Réorienter la politique antidrogue en Indonésie en vue des Objectifs de développement durable
Dans leur dernier rapport, LHB Masyarakat, Reprieve et le Département fédéral des Affaires étrangères suisse ont mis en lumière le manque de cohérence entre la campagne nationale d’éradication des drogues illicites en Indonésie et l’engagement ferme de cette dernière en faveur des Objectifs de développement durable (ODD).
En septembre 2015, les États membres des Nations Unies ont adopté l’Agenda 2030 pour le développement durable, et l’Indonésie était l’un des principaux acteurs à avoir contribué à la formulation de son cadre et à son adoption au niveau mondial.

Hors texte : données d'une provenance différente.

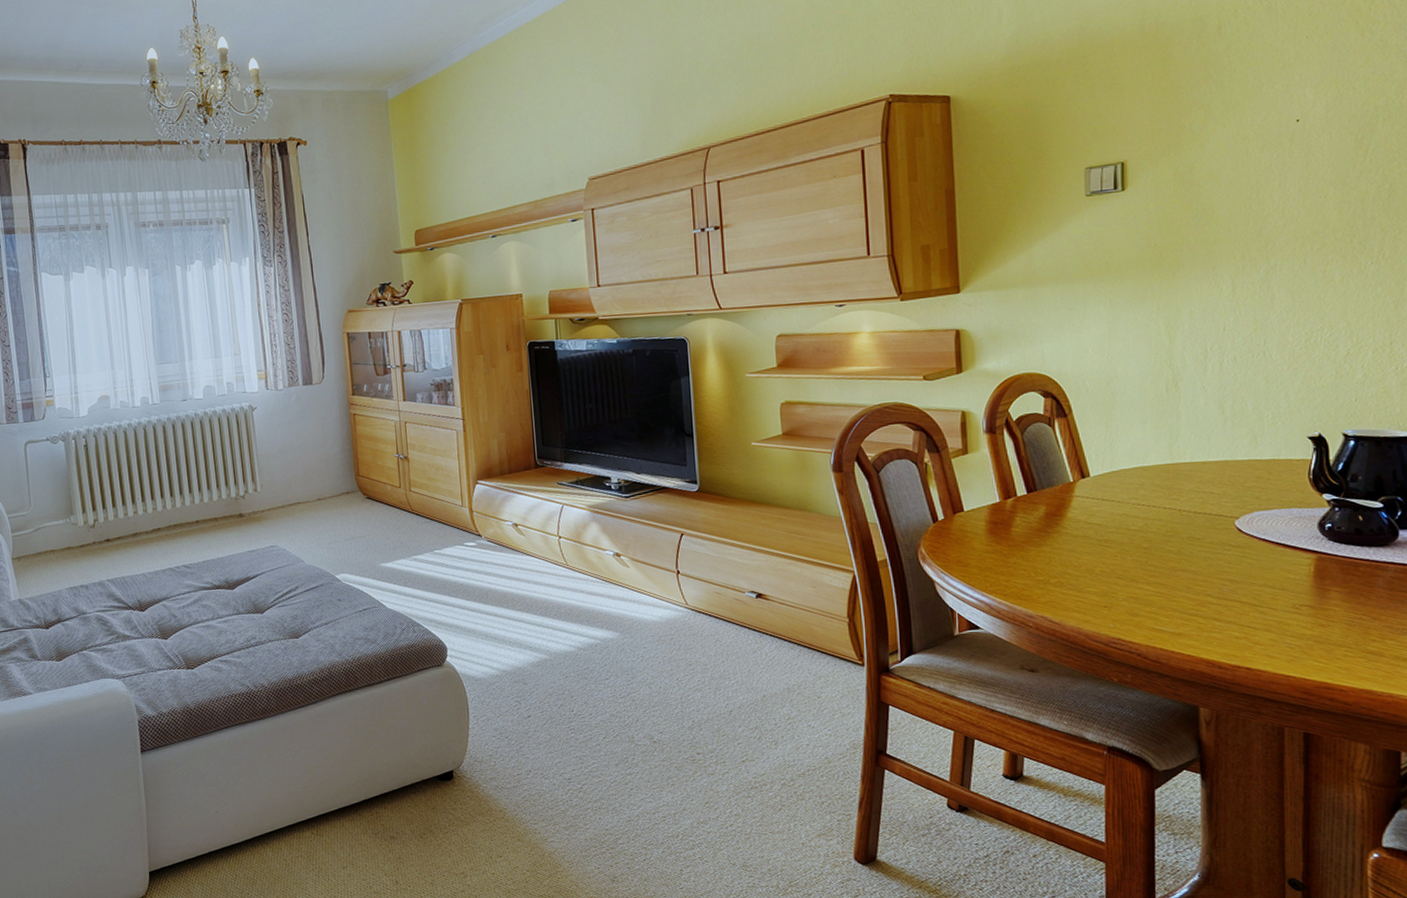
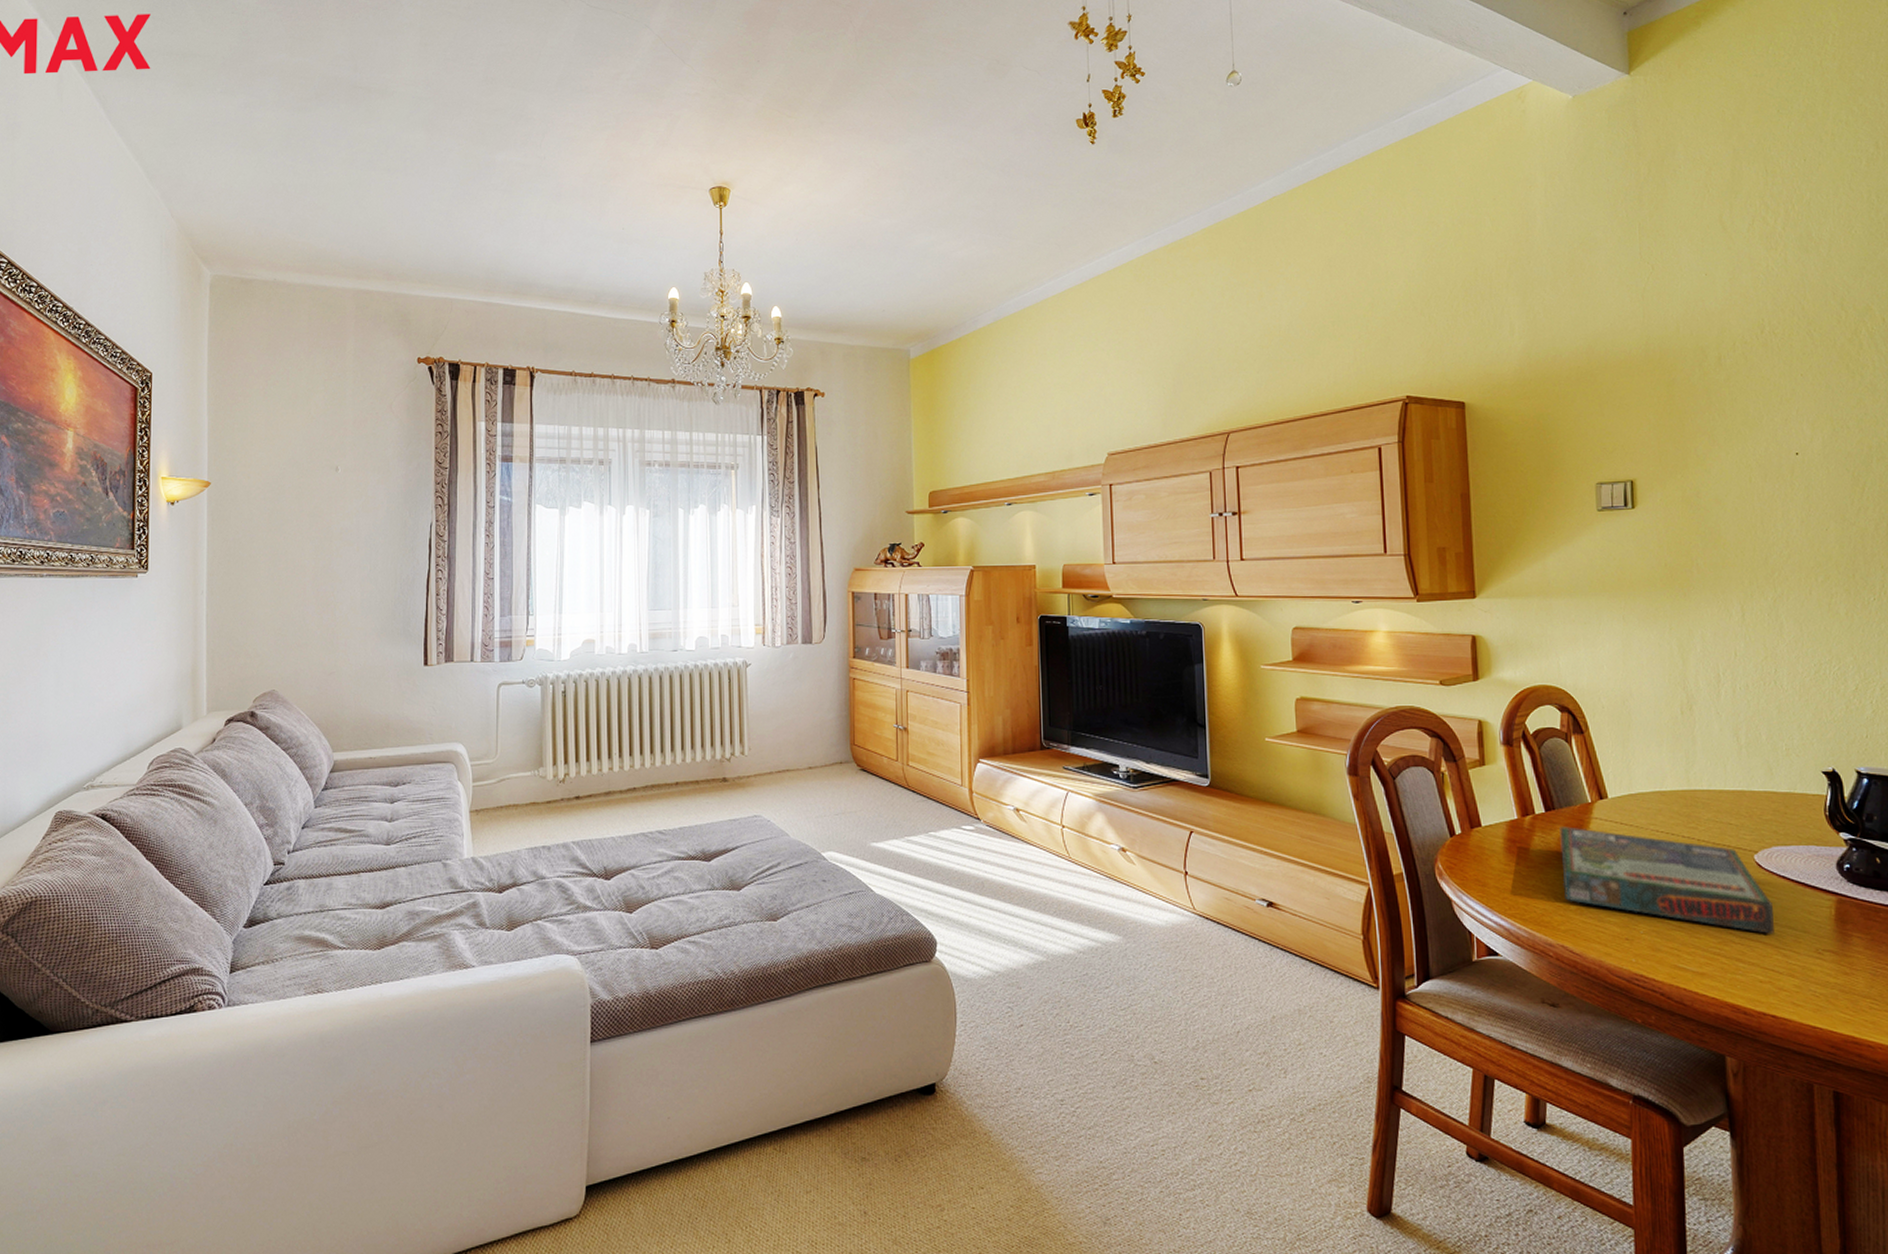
board game: none [1041,506,1252,594] -> present [1559,826,1774,934]

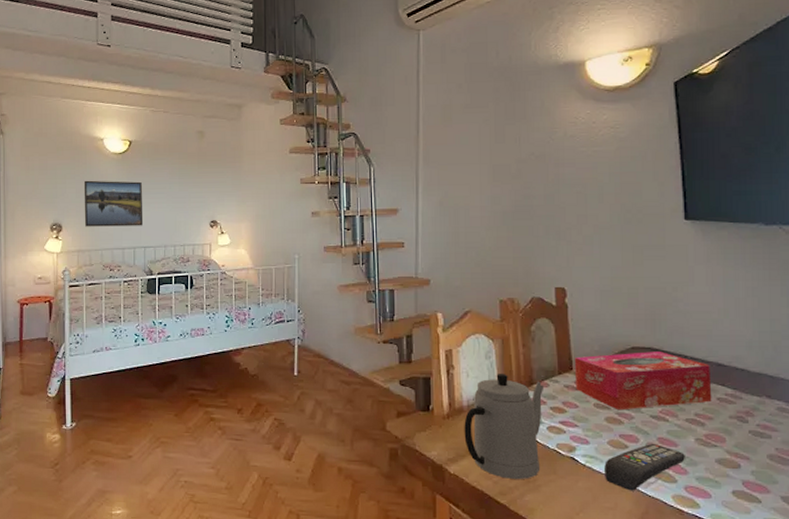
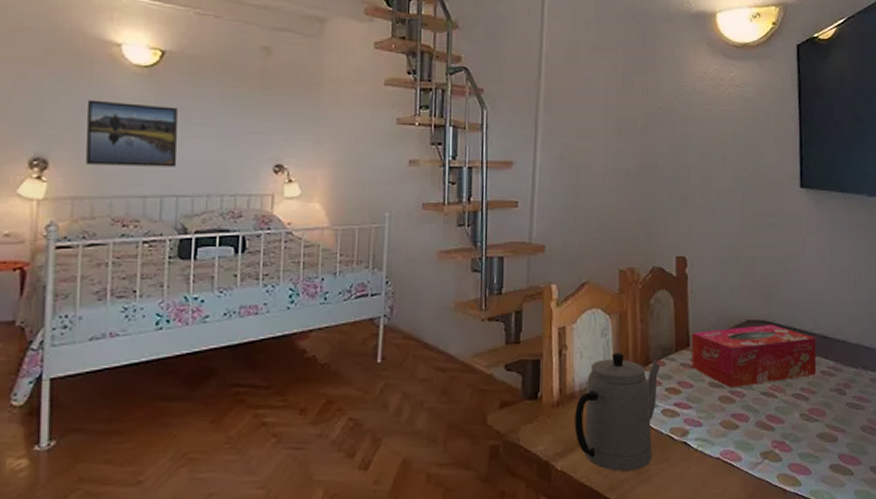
remote control: present [604,444,685,491] -> none [715,422,790,474]

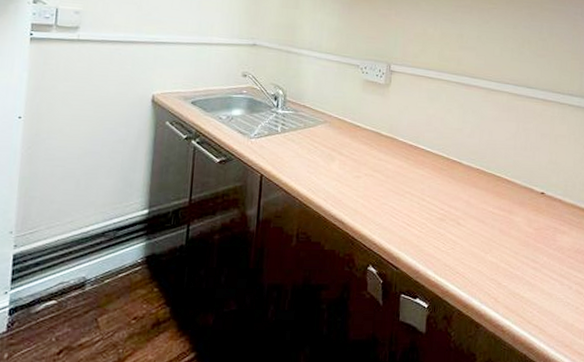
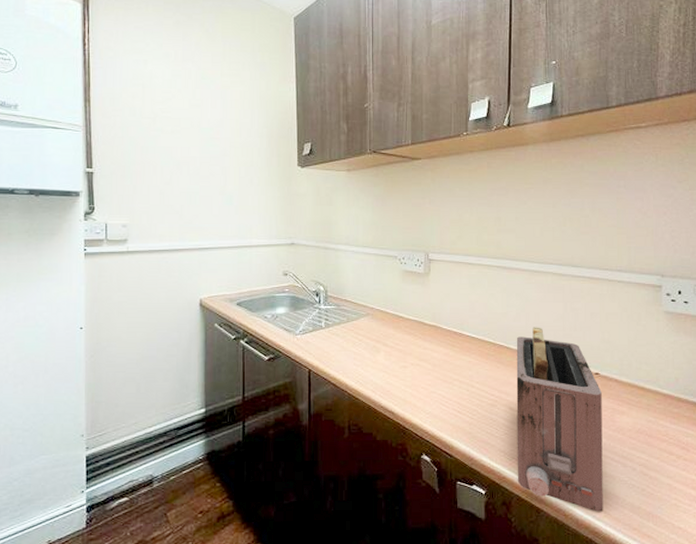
toaster: none [460,144,546,328] -> present [516,327,603,512]

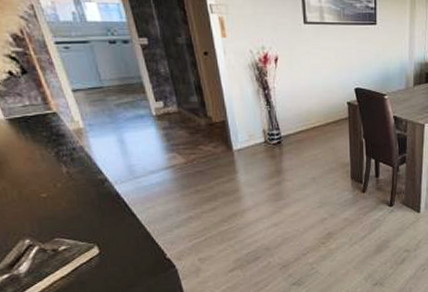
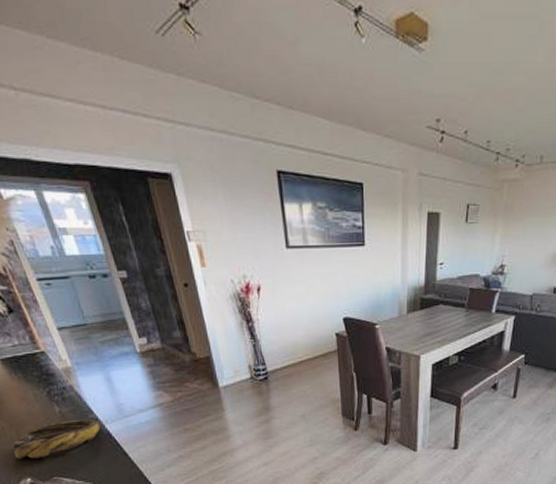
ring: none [12,179,109,220] -> present [12,418,100,459]

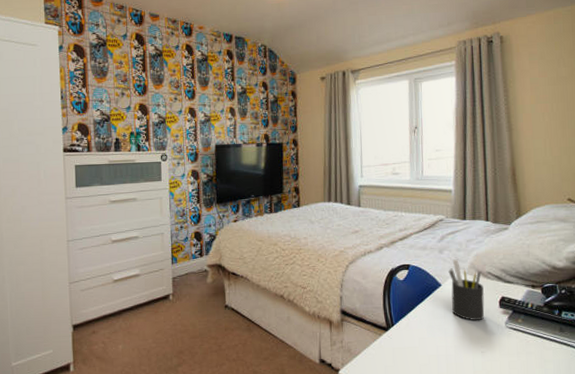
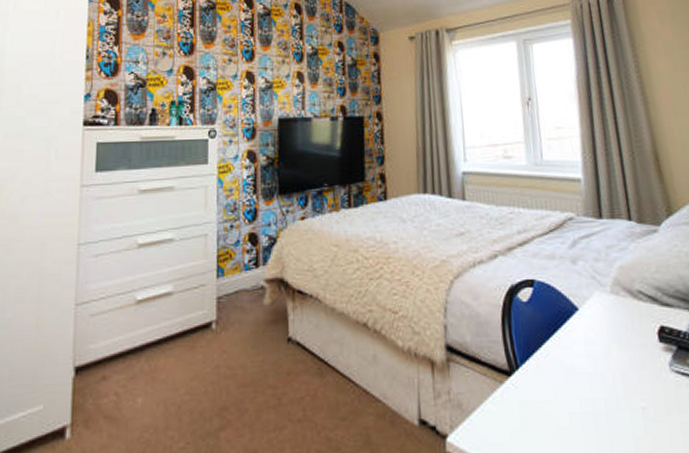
pen holder: present [448,259,485,320] -> none [586,272,640,360]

Le pays a en outre dévoilé un ambitieux programme de développement de 5 ans sur les ODD et a déployé de nombreux efforts pour améliorer la qualité de vie et moderniser ses infrastructures de santé publique et de protection sociale. Fidèle aux ODD, l’Indonésie s’est concentrée sur les personnes dites « laissées pour compte » en mettant l’accent sur le développement du bien-être des citoyen·ne·s les plus pauvres et de celles et ceux qui vivent dans des régions éloignées.
Cependant, malgré son engagement envers les ODD, l’Indonésie a recours à une stratégie de lutte contre les drogues illicites qui a entravé le développement, alimenté la pauvreté, aggravé les inégalités et causé plus de dommages aux citoyen·ne·s que les drogues qu’elle a essayé de contrôler. Une loi votée en 1976 a adopté des sanctions strictes pour les infractions liées à la drogue, y compris la peine de mort, et un cadre de réhabilitation de base dont la mise en œuvre se heurte actuellement à des difficultés importantes. L’actuel plan de développement national à long terme (RPJPN) 2020-2024 considère les drogues illicites comme une menace pour la sécurité nationale, mais a largement ignoré les conséquences socio-économiques de telles mesures punitives de la lutte contre la drogue, et n’a pas non plus réussi à associer ces mesures à des investissements dans des services sociaux et de santé sur la base d’études.
En conséquence, malgré le coût considérable de la stratégie de contrôle des drogues en Indonésie, la consommation de drogues a atteint un niveau record. Les efforts de lutte contre la drogue ont entraîné de nombreux problèmes dans le système pénal du pays, notamment le surpeuplement des prisons, la mauvaise prestation des services de santé et des programmes de réhabilitation, et le recours disproportionné de la peine de mort pour les personnes délinquantes. Le nombre de personnes condamnées à la peine de mort pour des infractions liées à la drogue a augmenté dans les années qui ont suivi l’adoption de l’Agenda 2030, ce qui va à l’encontre des objectifs des ODD, qui sont de faire respecter le droit à la vie, de réduire la violence, de protéger les libertés fondamentales et de maintenir une société pacifique et juste.
En outre, les personnes punies pour consommation de drogue ne sont pas en mesure de payer les services juridiques et sont plus susceptibles d’être privées d’accès à la justice. En 2015, sur 42 cas de peine de mort, 11 personnes accusées avaient été privées d’avocat·e dans le cadre de l’enquête policière et de la procédure judiciaire. Celles et ceux qui sont « laissé·e·s pour compte » – celles et ceux qui sont pauvres, vulnérables, en situation de handicap mental, ou victimes de discrimination en raison de leur couleur de peau – sont condamné·e·s à mort de manière disproportionnée, et souvent de manière arbitraire, et sur la base de données et d’hypothèses peu fiables qui ne sont pas étayées par des preuves.
Les ODD ne peuvent être atteints lorsque les politiques nationales favorisent l’injustice, alimentent la violence, la pauvreté et les inégalités et stigmatisent les groupes défavorisés. Les politiques de lutte contre la drogue ne doivent pas saper les ODD, mais au contraire contribuer à leur réalisation. Alors qu’il ne reste que dix ans pour réaliser l’Agenda 2030, l’Indonésie devrait saisir l’occasion de réaffirmer son engagement envers les ODD en abolissant la peine de mort et en adoptant une approche équitable, bien équilibrée et fondée sur les droits humain pour résoudre son problème de drogue omniprésent.